As part of my resolution to not be a damsel in tech distress, or a journalist stereotype, I’ve dedicated myself to learning to code. For most of us who aren’t naturally gifted with computer languages, this can be a challenge. For me, considering my trouble with basic math skills and general impatience, this is like saying I’m going to climb Mount Everest.
But, while I may never be a master hacker (or even build an app), I did want to at least learn the basics. So I signed myself up for Code Year, 30 Days to JQuery, and Lifehacker’s Night School on Learning to Code. I started with Lifehacker, since it was the shortest — or so I thought.
I started out optimistic. My eyes started to glaze over at the mention of “object-oriented programming languages” but I fought my way back from the brink. Then I clicked on the video. We’re typing HTML. HTML I know, but if I was completely unfamiliar with it, this video would already feel intimidating. And it didn’t take long for a complete coding noob like me to start to struggle — I assumed a pop-up dialog was something like a pop-up ad, but I didn’t know for sure. I also realize that if I want to follow along, I will need to backtrack and create a test space for making basic webpages. The video starts moving more quickly, on to variables, so I head down to the text for a refresher course.
Lifehacker gives a good strong visual by saying “You can think of variables as labeled jars that store different types of data.” This is transformative. I imagine thick glass Mason jars, like the kind you may serve iced tea in. (Or actually can vegetables in, if that’s your thing.) So far, so good. I have context for the video. The rest of the video is pretty straight-forward. I learn that the humble semicolon is important in coding, as it indicates you are finished with the command. The “To Var or Not to Var” sidebar was confusing, mainly because it was explaining information that I had not yet been introduced to. I finished out the lesson with a clearer idea of all the main parts of coding, but without a strong idea of why they worked together or how I would use them.
Still feeling slightly fuzzy from the first video, I approached the second lesson with more caution. This time, I read through the text first, despite the gentle encouragement to watch the video. Fortified with a glass of white zinfandel, I attempt to download and change the html file helpfully provided by Lifehacker. No dice. I feel like an incompetent fool, and want to swear off coding forever. But then I remember that I do remember how to do this, thanks to a long-ago and far away Geocities page. I open my text editor and copy over the code. Working in HTML is oddly soothing, which makes me feel more confident.
But it still doesn’t work. I am angry at myself and I feel defeated. I can’t even get the stupid file to let me edit it. Before I give up, I send out a last-minute SOS to my techie friends to see what I am doing wrong.

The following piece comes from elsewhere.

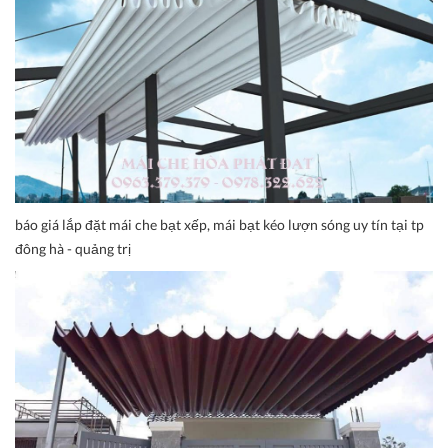
báo giá lắp đặt mái che bạt xếp, mái bạt kéo lượn sóng uy tín tại tp
đông hà - quảng trị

The answer comes back — it’s not me. If you’re using a Mac, TextEdit does something weird to the coding that confuses the browser. I downloaded Sublime Text as my code editor, and got instant redemption. Yes, it works! Now the world knows I ate three apples. Vindicated, I keep going. I finish out the challenge in the next couple of minutes, with one nagging problem — for some reason, my spacing is off, even though my code matches what is on the Lifehacker site.
This lesson warns it will be the hardest and the longest of the video lessons. I brace for the worst and I get it.
Problem three makes sense conceptually, but the actual application doesn’t match up. The instructor video skips over a non-essential part of the sentence we create in the code, but I am unable to get the array to work, even after I type in exactly what I see on the screen in the video. I double-check the text in the Lifehacker box, but to no avail. My test browser is frustratingly blank, and I am left with the sneaking suspicion that they did not tell me what to code in order to follow along. The comments section informs me of two things: I may have missed a download link somewhere, since I couldn’t get the initial code to work and the programmers in the house are disagreeing with the way Lifehacker is choosing to teach the basics. But the most important thing is I am starting to get it a little more than before — all code has logic and reason, and once you figure out the rules, you can make the program run. In essence, coding is a lot like interviewing: the key to a solid one is making the right requests. The video continues into how to test your variables and your program, but I am still unable to follow along.
Games! I do feel rewarded for all of this somewhat frustrating process. The idea here is to learn to code a simple guessing game, with a different set of prompts. This was actually pretty easy for me. Since there was a concrete outcome, it was simple to figure out what prompts created what outcome on the page. I made a couple of mistakes, but since I knew the ultimate goal was a working game, it was easy to go back and fix them. I was elated.
This is actually a really good way to test to see if you have an aptitude for coding. If the Lifehacker session was a breeze, and you finished it within an hour, congratulations! However, if you’re like me, your mistakes and problems will run up the total time investment to close to four hours. I feel a bit better about the basics of coding after I finished, though not completely clear, and I don’t remember half of the concepts they just explained. (What the heck is var, again?)
Still, it is a useful reference and fairly easy to follow, so I give it a solid B+.